Russlands Wissenschaft - Retten oder abwickeln?
Aufbau von Elite-Unis, Anwerbung von ausländischen Wissenschaftlern, Konzentration auf die Forschung in Naturwissenschaften, Rüstung und Raumfahrt - Teil 1
Wird sich der Streit zwischen Russland und dem Westen auch auf Bereiche auswirken, die mit der Ukraine nichts zu tun haben? Ist die Zusammenarbeit deutscher und russischer Wissenschaftler, die sich in den letzten Jahren merklich vertieft hat, gefährdet? "Zum jetzigen Zeitpunkt sollen Projekte weder gestoppt noch finanziell gekürzt werden", sagt Jörn Achterberg, Leiter des Moskauer Büros der Deutschen Forschungsgemeinschaft (DFG), gegenüber Telepolis. "Die Wissenschaft hat sicherlich eine Funktion, die wie Kultur und Bildung auch in schwierigen politischen Zeiten vermitteln kann", so der DFG-Vertreter.
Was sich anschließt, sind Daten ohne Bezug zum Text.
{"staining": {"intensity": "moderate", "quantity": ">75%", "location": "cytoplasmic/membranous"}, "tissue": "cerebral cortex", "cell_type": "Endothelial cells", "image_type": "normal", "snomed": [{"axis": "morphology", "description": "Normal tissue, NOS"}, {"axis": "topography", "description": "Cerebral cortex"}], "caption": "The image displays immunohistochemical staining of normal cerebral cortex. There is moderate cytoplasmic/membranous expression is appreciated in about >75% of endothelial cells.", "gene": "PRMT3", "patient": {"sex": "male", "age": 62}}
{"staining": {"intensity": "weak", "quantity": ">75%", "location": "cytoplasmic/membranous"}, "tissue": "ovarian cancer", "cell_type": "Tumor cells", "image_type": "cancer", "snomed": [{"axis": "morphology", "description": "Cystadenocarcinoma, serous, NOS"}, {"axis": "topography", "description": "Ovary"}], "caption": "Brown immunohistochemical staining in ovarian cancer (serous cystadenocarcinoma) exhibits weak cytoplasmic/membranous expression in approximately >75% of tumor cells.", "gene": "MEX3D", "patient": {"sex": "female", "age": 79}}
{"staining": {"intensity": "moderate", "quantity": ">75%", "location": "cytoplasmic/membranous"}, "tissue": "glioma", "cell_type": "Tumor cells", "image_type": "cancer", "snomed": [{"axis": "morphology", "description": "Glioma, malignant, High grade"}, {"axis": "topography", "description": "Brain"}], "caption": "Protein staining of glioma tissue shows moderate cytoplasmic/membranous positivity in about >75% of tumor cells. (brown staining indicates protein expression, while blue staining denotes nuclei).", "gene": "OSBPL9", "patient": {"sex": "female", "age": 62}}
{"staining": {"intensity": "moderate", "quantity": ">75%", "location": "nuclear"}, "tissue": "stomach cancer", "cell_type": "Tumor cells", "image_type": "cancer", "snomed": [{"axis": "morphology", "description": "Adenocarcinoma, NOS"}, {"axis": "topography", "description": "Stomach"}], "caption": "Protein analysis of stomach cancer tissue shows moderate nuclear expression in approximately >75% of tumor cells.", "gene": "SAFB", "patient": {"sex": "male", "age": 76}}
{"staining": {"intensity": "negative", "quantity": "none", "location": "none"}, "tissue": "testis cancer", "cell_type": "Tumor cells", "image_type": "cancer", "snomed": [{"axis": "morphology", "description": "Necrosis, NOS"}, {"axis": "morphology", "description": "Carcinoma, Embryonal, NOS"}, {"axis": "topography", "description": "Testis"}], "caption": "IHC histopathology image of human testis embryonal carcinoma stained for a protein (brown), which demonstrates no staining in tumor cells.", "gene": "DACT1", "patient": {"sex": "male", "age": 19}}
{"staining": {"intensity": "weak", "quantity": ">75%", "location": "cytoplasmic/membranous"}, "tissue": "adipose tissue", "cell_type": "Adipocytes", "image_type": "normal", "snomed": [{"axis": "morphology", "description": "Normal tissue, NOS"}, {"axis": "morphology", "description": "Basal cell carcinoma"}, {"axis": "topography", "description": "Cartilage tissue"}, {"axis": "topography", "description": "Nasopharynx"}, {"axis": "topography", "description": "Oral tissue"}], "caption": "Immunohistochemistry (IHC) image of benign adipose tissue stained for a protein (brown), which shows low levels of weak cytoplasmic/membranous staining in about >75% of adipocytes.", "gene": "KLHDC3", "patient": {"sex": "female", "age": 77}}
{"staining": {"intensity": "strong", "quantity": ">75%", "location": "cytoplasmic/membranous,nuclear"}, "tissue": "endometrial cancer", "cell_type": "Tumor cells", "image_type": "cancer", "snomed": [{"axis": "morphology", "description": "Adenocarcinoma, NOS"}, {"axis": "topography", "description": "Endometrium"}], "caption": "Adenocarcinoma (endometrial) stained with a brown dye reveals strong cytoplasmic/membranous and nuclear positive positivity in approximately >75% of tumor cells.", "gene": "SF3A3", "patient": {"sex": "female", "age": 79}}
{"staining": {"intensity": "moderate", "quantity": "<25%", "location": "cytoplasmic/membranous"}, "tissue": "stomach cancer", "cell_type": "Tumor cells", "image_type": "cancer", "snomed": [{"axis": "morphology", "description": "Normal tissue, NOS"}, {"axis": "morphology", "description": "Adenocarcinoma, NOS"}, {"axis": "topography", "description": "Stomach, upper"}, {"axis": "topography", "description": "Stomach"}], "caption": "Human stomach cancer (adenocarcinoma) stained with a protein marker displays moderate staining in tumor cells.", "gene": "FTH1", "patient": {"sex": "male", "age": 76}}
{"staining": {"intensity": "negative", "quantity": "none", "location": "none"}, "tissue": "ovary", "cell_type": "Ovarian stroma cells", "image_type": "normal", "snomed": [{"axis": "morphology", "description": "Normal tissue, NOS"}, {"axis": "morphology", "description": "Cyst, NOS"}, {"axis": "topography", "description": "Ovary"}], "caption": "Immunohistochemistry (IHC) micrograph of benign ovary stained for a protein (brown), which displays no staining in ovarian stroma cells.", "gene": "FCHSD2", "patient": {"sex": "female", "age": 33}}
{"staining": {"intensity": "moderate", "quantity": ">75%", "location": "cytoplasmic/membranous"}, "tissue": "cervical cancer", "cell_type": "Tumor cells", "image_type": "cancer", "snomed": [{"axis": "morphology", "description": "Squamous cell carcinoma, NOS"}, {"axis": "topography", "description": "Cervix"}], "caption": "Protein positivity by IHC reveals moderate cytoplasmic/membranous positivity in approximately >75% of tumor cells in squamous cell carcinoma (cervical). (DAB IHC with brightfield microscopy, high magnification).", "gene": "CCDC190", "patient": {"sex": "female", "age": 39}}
Ähnlich äußert sich auch der Sprecher der Helmholtz-Gemeinschaft, Jan-Martin Wiarda, gegenüber Telepolis. "Auf die Aktivitäten der Helmholtz-Gemeinschaft hat die aktuelle Krise derzeit keine Auswirkungen. Alle unsere Kooperationen mit Russland laufen weiter wie bisher." Wie geplant werde Anfang April in Potsdam ein deutsch-russischer Workshop zum Thema Nachhaltigkeit stattfinden.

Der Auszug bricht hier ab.